As the head men's track and field coach for the University of Texas, Bubba Thornton led the Longhorns to the 2006 Big 12 conference title and a third place finish at the NCAA Outdoor Track and Field Championships. For 11 years, Thornton has been at the helm of one of the finest nationally ranked programs, producing 30 All-Americans along the way. Here, Thornton shares his recruiting tips for T&F athletes.
Always look to improve
At the beginning of the recruiting process, Thornton evaluates all aspects of a recruit's athletic performance, including racing tactics and finishing place, to determine his potential for development and ability to transition into the Longhorns' running program. No matter how fast someone is, he asks: "How far can we take this person?"
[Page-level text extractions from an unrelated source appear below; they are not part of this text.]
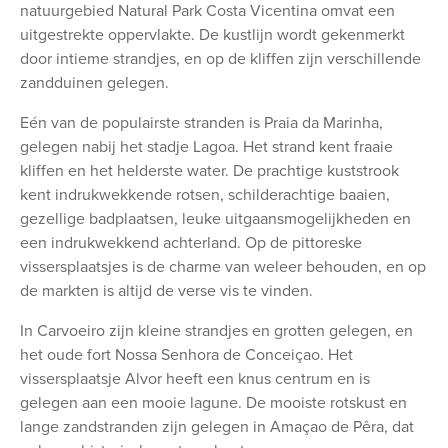
natuurgebied Natural Park Costa Vicentina omvat een
uitgestrekte oppervlakte. De kustlijn wordt gekenmerkt
door intieme strandjes, en op de kliffen zijn verschillende
zandduinen gelegen.
Eén van de populairste stranden is Praia da Marinha,
gelegen nabij het stadje Lagoa. Het strand kent fraaie
kliffen en het helderste water. De prachtige kuststrook
kent indrukwekkende rotsen, schilderachtige baaien,
gezellige badplaatsen, leuke uitgaansmogelijkheden en
een indrukwekkend achterland. Op de pittoreske
vissersplaatsjes is de charme van weleer behouden, en op
de markten is altijd de verse vis te vinden.
In Carvoeiro zijn kleine strandjes en grotten gelegen, en
het oude fort Nossa Senhora de Conceiçao. Het
vissersplaatsje Alvor heeft een knus centrum en is
gelegen aan een mooie lagune. De mooiste rotskust en
lange zandstranden zijn gelegen in Amaçao de Pêra, dat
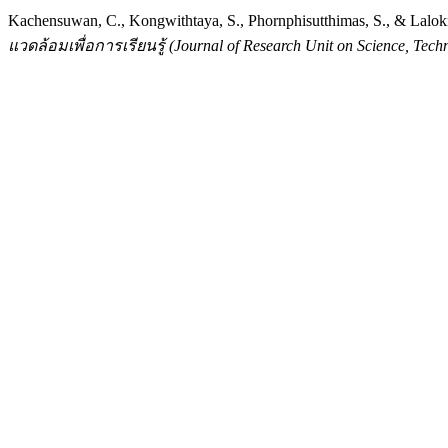
Kachensuwan, C., Kongwithtaya, S., Phornphisutthimas, S., & L
แวดล้อมเพื่อการเรียนรู้ (Journal of Research Unit on Science, Tech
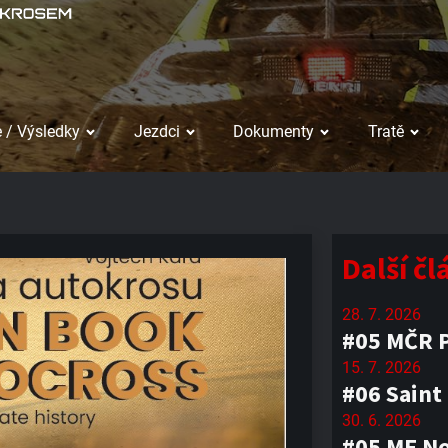
 / Výsledky
Jezdci
Dokumenty
Tratě
Další č
28. 7. 2026
#05 MČR P
15. 7. 2026
#06 Saint
30. 6. 2026
#05 ME No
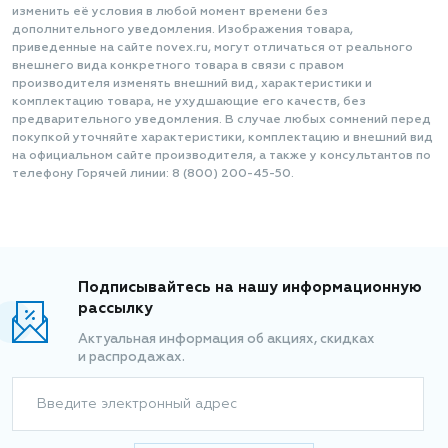
изменить её условия в любой момент времени без
дополнительного уведомления. Изображения товара,
приведенные на сайте novex.ru, могут отличаться от реального
внешнего вида конкретного товара в связи с правом
производителя изменять внешний вид, характеристики и
комплектацию товара, не ухудшающие его качеств, без
предварительного уведомления. В случае любых сомнений перед
покупкой уточняйте характеристики, комплектацию и внешний вид
на официальном сайте производителя, а также у консультантов по
телефону Горячей линии: 8 (800) 200-45-50.
Подписывайтесь на нашу информационную
рассылку
Актуальная информация об акциях, скидках
и распродажах.
Введите электронный адрес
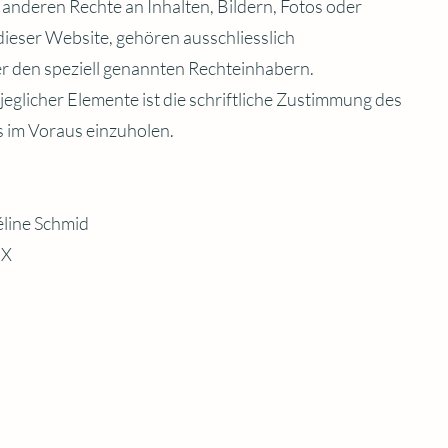
 anderen Rechte an Inhalten, Bildern, Fotos oder
ieser Website, gehören ausschliesslich
 den speziell genannten Rechteinhabern.
jeglicher Elemente ist die schriftliche Zustimmung des
 im Voraus einzuholen.
éline Schmid
IX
Dedicate yourself in the classroom
For Thornton, a recruit's academic background carries as much weight as his athletic performance. He wants athletes who are dedicated on and off the track. "Not only are you competing when you enter the track and field arena, but you're also going to be competing in the classroom every day," he explains.
The right attitude
"A lot of people think it's just about the talent, but it's much more than that," Thornton says. When three-time All-American Leonel Manzano was recruited, Thornton looked beyond his ability to run a sub-two minute 800m. He took into account Manzano's optimistic attitude and strong work ethic, which he applied to all aspects of his life. "It wasn't just about running to him. He was really appreciative of the opportunity," Thornton says.
Don't think that because you attend a small high school, you'll never run for a D-I college. "I look for different types of menall across the board," Thornton says.
Brian Robison is a perfect example. The shot putter came to Thornton from a small school in Splendora, Texas, and worked his way to All-American status and three Big 12 champion titles. Andra Manson, two-time national champion in the high jump, and All-American sprinter Trey Griffin are also among Thornton's top athletes from small schools. "The cream of the crop always rises to the top," he says.
Take the initiative
If you want to run in college, don't just wait around for a scholarship opportunity to come knocking. Take the initiative, because colleges and universities need to know you are interested in them as well. "Be aggressive and sell yourself a bit," Thornton says.
The impression you make during the initial meeting is absolutely crucial. "You never get a chance to change that," Thornton explains. "It isn't just about how you look. It's how you handle yourself."